Lets cast aside the arguement on which is the "truely" free format and accessibility issues they had been covered widely, including on this blog. Lets instead, focus on the technical merit. To a certain extent this is a beauty contest. In my mind, this started when Microsoft made Open XML Schema available for analysis when it officially handed over Open XML Schema to ECMA. That is when both formats are available for comparison.

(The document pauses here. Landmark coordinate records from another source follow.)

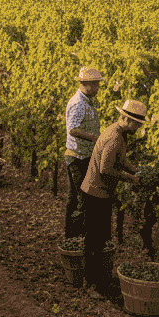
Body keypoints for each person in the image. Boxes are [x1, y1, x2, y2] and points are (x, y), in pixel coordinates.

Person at [80, 99, 145, 298]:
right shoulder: (115, 138)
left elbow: (119, 159)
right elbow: (106, 169)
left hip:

The first real salvo was fired by the ODF front when it published an article demonstrating that raw ODF XML is more readable by human. This includes not only reading of the document text but also other elements that makes up the document, pictures, hyperlink etc. The ODF element names ("text:p") is also more approachable than Open XML Schema ("w:t"). The same article also argued that reusing existing standard in ODF is better than Microsoft's recreation of the same thing. While this is all true, we must take it with a pinch of salt because the majority of the users will not be eye-balling raw ODF XML but will be using software that interprets ODF such as OpenOffice.org and KOffice. Hence, the value of human readability should not be overstated because XML is by large read by machine who really don't mind how the XML are presented. Human readability is important for the implementer of ODF-enabled software, but there is probably where the advantage stop with human readability advantage.
So now we are witnessing the next salvo: Microsoft Yates says ODF is slow while IBM's Bob Sutor says Open XML Schema is bloated. Now, we are starting to see things that users care about: Speed and the ability to exchange documents. Both offers evidence to support their case. Sutor points out the size of ODF (700 odd pages) compared to Open XML Schema (4000 pages). He made the arguement that Open XML Schema is too detail and therefore bloated, thus making it difficult to achieve full-interoperability.

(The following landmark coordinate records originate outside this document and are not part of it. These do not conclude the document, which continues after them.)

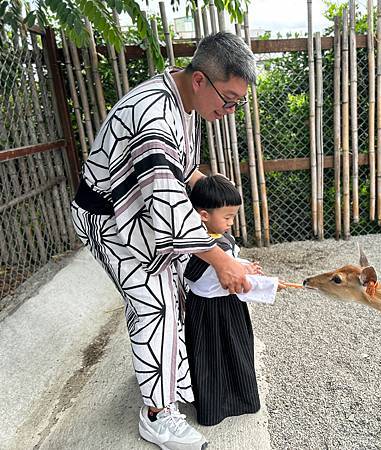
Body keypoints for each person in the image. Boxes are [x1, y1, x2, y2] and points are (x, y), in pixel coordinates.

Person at [70, 32, 256, 450]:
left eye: (236, 103)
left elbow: (183, 173)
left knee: (174, 293)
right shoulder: (153, 113)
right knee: (154, 302)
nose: (229, 110)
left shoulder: (186, 104)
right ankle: (157, 416)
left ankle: (167, 372)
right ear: (199, 80)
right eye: (227, 99)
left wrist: (216, 209)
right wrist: (220, 261)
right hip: (108, 217)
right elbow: (168, 202)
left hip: (140, 207)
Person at [184, 174, 280, 426]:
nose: (231, 222)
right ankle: (214, 408)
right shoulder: (198, 246)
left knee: (238, 351)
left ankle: (244, 399)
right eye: (227, 217)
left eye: (233, 216)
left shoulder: (220, 239)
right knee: (211, 357)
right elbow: (211, 278)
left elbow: (230, 266)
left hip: (230, 307)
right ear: (203, 215)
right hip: (209, 310)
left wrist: (244, 266)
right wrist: (264, 283)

Yate's arguement that ODF is slow does not stack up that well. One critical factor is his inference from George Ou's study. That study compares Office 2003 with OpenOffice.org. One immediately note that there is a confounding factor in Yate's comparison: software. A further problem is Office 2003 is using a predecessor of Open XML Schema, not Open XML Schema itself. A lot of water passed under the bridge between the two.
Yate's comments had always leave me the impression that he is more persusive with his business arguement then technical arguement. Sutor, on the other hand, can make technical arguements better. Sutor's is stronger in mixing the two but Yate is struggling to do so.